# Task brief:
Look through the material below. Copy each line that contains the string "default".

******************************

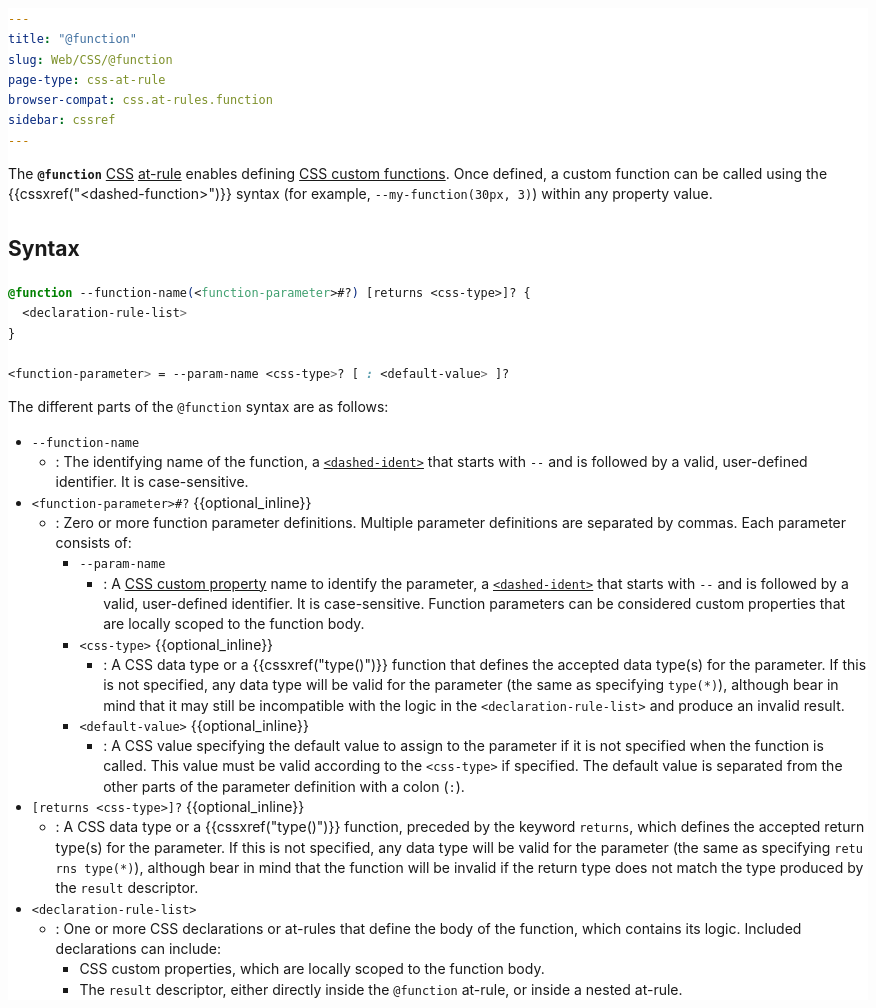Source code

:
 ```yaml
---
title: "@function"
slug: Web/CSS/@function
page-type: css-at-rule
browser-compat: css.at-rules.function
sidebar: cssref
---
```


The **`@function`** [CSS](/en-US/docs/Web/CSS) [at-rule](/en-US/docs/Web/CSS/CSS_syntax/At-rule) enables defining [CSS custom functions](/en-US/docs/Web/CSS/CSS_custom_functions_and_mixins/Using_custom_functions). Once defined, a custom function can be called using the {{cssxref("&lt;dashed-function>")}} syntax (for example, `--my-function(30px, 3)`) within any property value.

## Syntax

```css
@function --function-name(<function-parameter>#?) [returns <css-type>]? {
  <declaration-rule-list>
}

<function-parameter> = --param-name <css-type>? [ : <default-value> ]?
```

The different parts of the `@function` syntax are as follows:

- `--function-name`
  - : The identifying name of the function, a [`<dashed-ident>`](/en-US/docs/Web/CSS/dashed-ident) that starts with `--` and is followed by a valid, user-defined identifier. It is case-sensitive.
- `<function-parameter>#?` {{optional_inline}}
  - : Zero or more function parameter definitions. Multiple parameter definitions are separated by commas. Each parameter consists of:
    - `--param-name`
      - : A [CSS custom property](/en-US/docs/Web/CSS/--*) name to identify the parameter, a [`<dashed-ident>`](/en-US/docs/Web/CSS/dashed-ident) that starts with `--` and is followed by a valid, user-defined identifier. It is case-sensitive. Function parameters can be considered custom properties that are locally scoped to the function body.
    - `<css-type>` {{optional_inline}}
      - : A CSS data type or a {{cssxref("type()")}} function that defines the accepted data type(s) for the parameter. If this is not specified, any data type will be valid for the parameter (the same as specifying `type(*)`), although bear in mind that it may still be incompatible with the logic in the `<declaration-rule-list>` and produce an invalid result.
    - `<default-value>` {{optional_inline}}
      - : A CSS value specifying the default value to assign to the parameter if it is not specified when the function is called. This value must be valid according to the `<css-type>` if specified. The default value is separated from the other parts of the parameter definition with a colon (`:`).
- `[returns <css-type>]?` {{optional_inline}}
  - : A CSS data type or a {{cssxref("type()")}} function, preceded by the keyword `returns`, which defines the accepted return type(s) for the parameter. If this is not specified, any data type will be valid for the parameter (the same as specifying `returns type(*)`), although bear in mind that the function will be invalid if the return type does not match the type produced by the `result` descriptor.
- `<declaration-rule-list>`
  - : One or more CSS declarations or at-rules that define the body of the function, which contains its logic. Included declarations can include:
    - CSS custom properties, which are locally scoped to the function body.
    - The `result` descriptor, either directly inside the `@function` at-rule, or inside a nested at-rule.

******************************

# Answer to this exercise:
<function-parameter> = --param-name <css-type>? [ : <default-value> ]?
    - `<default-value>` {{optional_inline}}
      - : A CSS value specifying the default value to assign to the parameter if it is not specified when the function is called. This value must be valid according to the `<css-type>` if specified. The default value is separated from the other parts of the parameter definition with a colon (`:`).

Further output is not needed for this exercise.